*** SOURCE TEXT ***
Printing to individual gifs... fast.
February 11, 2009 12:15 PM   Subscribe

I have (several) word documents and have a need to convert each individual page of the word documents to a gif file. I am looking for a fast, efficient, batch-process way of completing this task.

Any suggestions? What I am doing now is terribly inefficient, by printing each page to a pdf, then using a "scrolling screen" capture utility (fast stone) to capture the entire pdf sheet and save it to a gif.
posted by yoyoceramic to Computers & Internet (9 answers total) 1 user marked this as a favorite
 
You can improve your current process somewhat by printing each document to a single pdf and using a batch tool such as ImageMagick to convert the pdf pages to separate gifs.

The command line should look something like

convert somefile.pdf page%d.gif

posted by ghost of a past number at 12:29 PM on February 11, 2009


Photoshop CS3 can do this. Save each document (not each page) as a PDF. Open the PDF in Photoshop, and in the dialog box that appears, select all the pages (hold down Ctrl, or Command on a mac, to select more than one page). In the options, choose "Crop to: Art Box", and set the image dimensions and resolution to whatever you want for your GIF files.

Click OK and Photoshop will open each page of your PDF as a separate image. The images might have transparent instead of white backgrounds, but that's okay. Now open the Actions palette, click the "Create new action" icon at the bottom, name the action "Save as GIF", and click Record. Now use "Save As" to save one of the open images as a GIF, specifying which GIF options you want in the Save As dialog. Then click the Stop icon in the Actions palette.

Now click File -> Automate -> Batch. In the "Action" drop-down menu, choose the Save as GIF action you just created. For Source, choose Opened Files. Choose a destination folder and check the "Override Action Save As Commands" box. Leave the first filename box as "Document Name", and in the second box type ".gif". Click OK and Photoshop will do its thing. Then verify that your GIF files were created correctly, and repeat for each document. Easy!
posted by oulipian at 1:02 PM on February 11, 2009 [1 favorite]


If you have access to *nux consider the WV package: http://wvware.sourceforge.net/

I use wvPDF to batch convert documents to PDF fairly often. Embedded images sometimes don't size correctly. It's free, worth checking out.

Should be simple to do a batch script from there. Let me know, I have one lying around here somewhere.
posted by teabag at 1:34 PM on February 11, 2009


Here's the easiest way I know:
1. Open the Word document.
2. On the File menu, click Save As.
3. In the Save As Type field, select Web Page (*.htm) .
4. Click Save.

There will be a new folder with the name of your document plus _files (for example, if your document was named memo, the folder is named Memo_files). Inside the folder are all the graphics as GIFs, and HTML file, and an XML file.

No need for Photoshop, UNIX, etc.!
posted by Houstonian at 5:10 PM on February 11, 2009


(Argh. Please ignore. I thought you needed to save all the graphics... not make each page a graphic.)
posted by Houstonian at 5:11 PM on February 11, 2009


There's always pdfcreator. Free and wonderful, but it will not print multiple page documents to single per page gifs. It will print to almost all other image types though (jpeg, tiff etc) but only page by page.
*** MATERIAL SUPPLIED ***
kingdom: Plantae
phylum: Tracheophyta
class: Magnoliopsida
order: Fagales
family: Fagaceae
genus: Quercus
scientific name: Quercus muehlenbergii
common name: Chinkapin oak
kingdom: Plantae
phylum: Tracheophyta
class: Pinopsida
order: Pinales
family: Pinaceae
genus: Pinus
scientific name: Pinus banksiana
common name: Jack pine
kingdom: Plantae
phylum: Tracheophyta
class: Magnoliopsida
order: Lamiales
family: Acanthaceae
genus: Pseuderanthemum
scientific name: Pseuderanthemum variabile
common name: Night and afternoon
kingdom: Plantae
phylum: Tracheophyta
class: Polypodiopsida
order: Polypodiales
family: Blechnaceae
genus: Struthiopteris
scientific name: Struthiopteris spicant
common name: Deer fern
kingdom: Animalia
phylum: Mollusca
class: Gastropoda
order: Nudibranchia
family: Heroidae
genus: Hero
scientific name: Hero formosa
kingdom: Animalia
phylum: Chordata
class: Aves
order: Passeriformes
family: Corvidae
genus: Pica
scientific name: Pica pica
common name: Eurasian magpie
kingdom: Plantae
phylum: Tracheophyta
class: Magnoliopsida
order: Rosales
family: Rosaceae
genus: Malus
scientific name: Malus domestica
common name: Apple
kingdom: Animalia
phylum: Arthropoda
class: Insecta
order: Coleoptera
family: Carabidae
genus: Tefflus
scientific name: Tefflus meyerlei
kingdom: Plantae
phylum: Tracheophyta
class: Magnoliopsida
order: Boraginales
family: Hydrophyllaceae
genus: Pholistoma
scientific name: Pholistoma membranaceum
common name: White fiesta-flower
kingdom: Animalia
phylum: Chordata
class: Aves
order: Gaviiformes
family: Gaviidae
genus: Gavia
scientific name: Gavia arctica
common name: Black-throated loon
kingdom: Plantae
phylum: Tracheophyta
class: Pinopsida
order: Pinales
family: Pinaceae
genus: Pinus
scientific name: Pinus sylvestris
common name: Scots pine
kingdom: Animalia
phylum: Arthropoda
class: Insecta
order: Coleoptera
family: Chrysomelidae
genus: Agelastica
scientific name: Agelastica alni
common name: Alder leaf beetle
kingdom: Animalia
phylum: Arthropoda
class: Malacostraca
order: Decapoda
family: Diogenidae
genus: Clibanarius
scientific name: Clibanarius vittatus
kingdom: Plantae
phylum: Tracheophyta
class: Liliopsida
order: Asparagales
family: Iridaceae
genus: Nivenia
***
• **INSTRUCTIONS**:
[a] Retype the part of the thread about converting Word pages to GIFs between "Printing to individual" and "it to a gif.", inclusive.
[b] Answer these questions using the thread about converting Word pages to GIFs.
(i) What scrolling screen capture utility does the person asking currently use?
(ii) Which package does teabag suggest for anyone with access to *nux?
(iii) At what time did Houstonian post the list of steps for saving as a web page?
The entries have nothing to do with the thread.

• **ANSWERS BY ITEM**:
[a]
Printing to individual gifs... fast.
February 11, 2009 12:15 PM   Subscribe

I have (several) word documents and have a need to convert each individual page of the word documents to a gif file. I am looking for a fast, efficient, batch-process way of completing this task.

Any suggestions? What I am doing now is terribly inefficient, by printing each page to a pdf, then using a "scrolling screen" capture utility (fast stone) to capture the entire pdf sheet and save it to a gif.

[b]
(i) Fast Stone.
(ii) The WV package.
(iii) 5:10 PM on February 11, 2009.